Мы постояли, перевели дух и плечом к плечу полезли через порог. В темноте я задел дверь, она опять стукнула, и тут…

И тут на нас рухнуло что-то огромное, свистящее, галдящее. В лицо мне ударил вихрь, сшиб с ног, я заорал:

— Женька, стреляй!

Грохнул выстрел. Он резко высветил чердак, но я ничего не увидел. Кто-то хлестнул меня по щеке, я упал, накрыл голову рукой, а другой рукой стал шарить вокруг себя, искать Женьку. Он лежал рядом, наши руки встретились. Оглушительный ор и свист начали утихать, перешли в отрывистые странные вскрики, словно кто пронзительным, тонким голосом жаловался: «Ай! Ай! Ай!» И я вспомнил, что так вот, сначала заполошно, а потом все тише и реже галдит вспугнутая галочья стая. Таких стай у нас развелось видимо-невидимо. Днем их излюбленным местом была тополиная роща у вокзала, а на ночь галки рассовывались по всем чердакам.

— Черт! — забранился Буслай. — Теперь все. Теперь надо смазывать пятки.

А я и сам понимал: с чердака надо бежать. Выстрел наверняка поднял весь поселок. Но Буслай с перепугу обронил ружье, и в этой кромешной тьме мы не могли его разыскать.

Наконец я наступил на ружье, поднял, и только мы собрались задать стрекача, как навстречу нам блеснул свет. Он ослепил меня. В голове пронеслось: «Шпион!» — я замахнулся ружьем, чтобы треснуть врага со всех сил, но тот перехватил ружье и говорит:

— Своих не узнаешь?

Я моргаю ослепленными глазами и вижу высоко поднятый фонарь с желтым языком пламени, и, смотрю, держит фонарь не кто иной, как наш директор Валерьян Петрович. Только на нем не костюм, а нижняя рубаха с тесемками, на ногах почему-то валенки.

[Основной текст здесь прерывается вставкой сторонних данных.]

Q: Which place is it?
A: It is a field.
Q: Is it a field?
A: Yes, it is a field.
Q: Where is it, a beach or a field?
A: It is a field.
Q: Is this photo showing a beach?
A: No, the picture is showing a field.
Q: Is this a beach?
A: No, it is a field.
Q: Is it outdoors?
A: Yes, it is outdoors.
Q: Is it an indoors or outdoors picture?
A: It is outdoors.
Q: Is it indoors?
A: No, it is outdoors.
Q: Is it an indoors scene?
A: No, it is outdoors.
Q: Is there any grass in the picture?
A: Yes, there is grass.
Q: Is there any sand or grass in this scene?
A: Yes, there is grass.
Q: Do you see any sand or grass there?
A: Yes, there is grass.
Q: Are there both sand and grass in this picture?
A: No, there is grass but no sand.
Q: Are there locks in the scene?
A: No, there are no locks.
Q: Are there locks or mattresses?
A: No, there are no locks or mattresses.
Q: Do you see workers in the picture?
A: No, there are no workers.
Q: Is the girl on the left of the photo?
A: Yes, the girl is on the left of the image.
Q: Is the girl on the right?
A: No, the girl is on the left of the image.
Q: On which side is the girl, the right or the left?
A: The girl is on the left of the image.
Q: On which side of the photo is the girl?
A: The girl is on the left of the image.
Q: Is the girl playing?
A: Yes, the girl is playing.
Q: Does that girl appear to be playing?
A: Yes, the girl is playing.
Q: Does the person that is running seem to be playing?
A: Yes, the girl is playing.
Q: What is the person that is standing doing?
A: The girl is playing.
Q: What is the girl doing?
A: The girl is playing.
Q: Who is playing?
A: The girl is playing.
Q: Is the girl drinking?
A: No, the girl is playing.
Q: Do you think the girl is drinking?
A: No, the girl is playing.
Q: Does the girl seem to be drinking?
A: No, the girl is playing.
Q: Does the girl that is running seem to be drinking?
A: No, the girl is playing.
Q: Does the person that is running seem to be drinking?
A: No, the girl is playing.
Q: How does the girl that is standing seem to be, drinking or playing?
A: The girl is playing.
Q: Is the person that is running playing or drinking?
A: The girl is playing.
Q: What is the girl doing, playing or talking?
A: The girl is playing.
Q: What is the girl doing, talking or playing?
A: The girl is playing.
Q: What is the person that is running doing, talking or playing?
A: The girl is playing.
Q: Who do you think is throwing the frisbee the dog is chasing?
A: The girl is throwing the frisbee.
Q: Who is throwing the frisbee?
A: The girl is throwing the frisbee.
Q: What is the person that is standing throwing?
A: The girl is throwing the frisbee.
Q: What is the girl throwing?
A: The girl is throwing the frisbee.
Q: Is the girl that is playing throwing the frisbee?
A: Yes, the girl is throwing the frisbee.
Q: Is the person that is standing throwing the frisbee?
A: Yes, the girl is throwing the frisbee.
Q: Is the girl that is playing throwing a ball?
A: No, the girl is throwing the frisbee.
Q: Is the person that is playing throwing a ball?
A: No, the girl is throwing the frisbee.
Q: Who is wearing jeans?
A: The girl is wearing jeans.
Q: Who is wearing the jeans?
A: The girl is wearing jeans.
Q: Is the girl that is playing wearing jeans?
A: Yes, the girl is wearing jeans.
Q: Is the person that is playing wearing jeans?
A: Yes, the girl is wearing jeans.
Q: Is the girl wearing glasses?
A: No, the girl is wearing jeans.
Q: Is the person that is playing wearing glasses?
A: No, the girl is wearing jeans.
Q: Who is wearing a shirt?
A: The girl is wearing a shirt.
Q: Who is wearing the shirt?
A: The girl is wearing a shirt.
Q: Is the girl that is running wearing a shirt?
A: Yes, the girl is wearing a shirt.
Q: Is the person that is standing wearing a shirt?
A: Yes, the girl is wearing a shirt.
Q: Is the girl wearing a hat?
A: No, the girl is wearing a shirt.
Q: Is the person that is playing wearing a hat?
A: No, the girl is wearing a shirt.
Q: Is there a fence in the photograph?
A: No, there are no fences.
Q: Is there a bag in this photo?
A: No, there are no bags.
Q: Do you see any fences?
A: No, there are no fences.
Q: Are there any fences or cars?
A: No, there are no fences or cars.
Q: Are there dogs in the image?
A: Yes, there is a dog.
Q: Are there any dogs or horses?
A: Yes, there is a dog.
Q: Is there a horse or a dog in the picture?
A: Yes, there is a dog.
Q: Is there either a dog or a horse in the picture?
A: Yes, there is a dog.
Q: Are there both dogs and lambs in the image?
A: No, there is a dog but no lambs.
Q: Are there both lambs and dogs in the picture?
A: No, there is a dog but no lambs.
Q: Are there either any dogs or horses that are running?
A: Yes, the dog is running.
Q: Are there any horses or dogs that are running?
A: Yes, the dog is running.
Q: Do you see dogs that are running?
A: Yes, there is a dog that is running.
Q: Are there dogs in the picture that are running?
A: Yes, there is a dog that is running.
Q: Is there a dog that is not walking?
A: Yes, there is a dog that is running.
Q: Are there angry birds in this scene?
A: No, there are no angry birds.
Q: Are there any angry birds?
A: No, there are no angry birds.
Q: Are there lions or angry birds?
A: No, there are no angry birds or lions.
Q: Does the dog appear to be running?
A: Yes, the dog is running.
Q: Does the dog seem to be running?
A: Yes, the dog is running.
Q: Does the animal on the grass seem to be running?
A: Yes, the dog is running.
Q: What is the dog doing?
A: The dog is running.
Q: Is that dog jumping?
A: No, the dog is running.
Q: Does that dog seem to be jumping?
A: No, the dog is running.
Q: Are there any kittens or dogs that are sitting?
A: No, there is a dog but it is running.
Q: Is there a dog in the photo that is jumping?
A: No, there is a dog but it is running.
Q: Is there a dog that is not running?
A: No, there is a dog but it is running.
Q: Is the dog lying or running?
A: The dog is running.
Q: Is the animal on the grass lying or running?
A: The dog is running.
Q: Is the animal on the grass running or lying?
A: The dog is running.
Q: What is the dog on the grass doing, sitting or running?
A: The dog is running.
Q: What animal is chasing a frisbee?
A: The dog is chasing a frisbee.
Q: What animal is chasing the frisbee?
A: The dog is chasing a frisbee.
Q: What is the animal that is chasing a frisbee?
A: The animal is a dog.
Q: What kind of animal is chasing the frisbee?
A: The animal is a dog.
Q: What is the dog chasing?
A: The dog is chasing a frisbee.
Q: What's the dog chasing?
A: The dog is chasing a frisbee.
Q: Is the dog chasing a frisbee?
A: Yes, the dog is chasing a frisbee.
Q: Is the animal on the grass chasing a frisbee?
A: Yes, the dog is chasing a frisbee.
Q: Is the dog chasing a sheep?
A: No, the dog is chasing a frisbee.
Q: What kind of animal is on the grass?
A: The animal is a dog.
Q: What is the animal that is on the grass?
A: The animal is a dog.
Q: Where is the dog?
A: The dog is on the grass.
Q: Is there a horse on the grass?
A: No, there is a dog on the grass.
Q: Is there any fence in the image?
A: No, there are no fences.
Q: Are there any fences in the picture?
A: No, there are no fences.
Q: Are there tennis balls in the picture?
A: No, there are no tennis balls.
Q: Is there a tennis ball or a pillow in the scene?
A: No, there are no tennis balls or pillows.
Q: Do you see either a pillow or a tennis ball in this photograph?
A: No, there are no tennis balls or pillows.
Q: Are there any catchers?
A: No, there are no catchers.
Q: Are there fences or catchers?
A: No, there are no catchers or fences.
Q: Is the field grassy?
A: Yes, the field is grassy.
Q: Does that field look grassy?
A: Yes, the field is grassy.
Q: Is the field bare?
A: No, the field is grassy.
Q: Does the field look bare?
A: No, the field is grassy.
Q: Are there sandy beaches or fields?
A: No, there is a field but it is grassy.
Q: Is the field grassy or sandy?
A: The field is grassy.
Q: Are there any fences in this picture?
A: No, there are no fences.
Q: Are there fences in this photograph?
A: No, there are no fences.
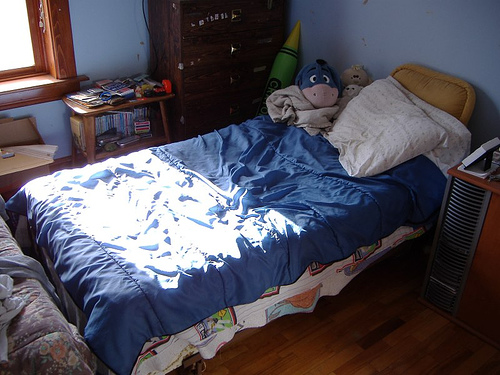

Стоит он без шапки, бритая голова рядом с фонарем светится, брови поднялись. Он спрашивает:

— Что за ночное побоище? В кого стреляли?

А Женька встал на цыпочки, прикрыл дрожащие губы ладонью, как ковшиком, да и говорит ему на ухо:

— Ш-шпион.

— Что-о? — еще больше рассердился директор, и, вижу, Буслая он не понял, и, чувствую, вот-вот забудет про всякие там педагогические правила, спустит нас обоих с чердака с треском. Тогда уже не шепотом, а почти криком я говорю:

— Верно, верно. Честное слово! Вы гляньте, что там за трубой.

— А что там за трубой? За которой трубой? — недоверчиво и даже с насмешкой говорит Валерьян Петрович и направляет свет фонаря в глубь чердака.

— За той… — показываю я на кирпичную с обломанной штукатуркой трубу у окна. Валерьян Петрович пожимает плечами, сгибается так, чтобы не зашибить голову, и лезет сквозь переплетения стропил. Мы тоже торопимся за ним, но все равно он добирается до таинственного закоулка раньше нас.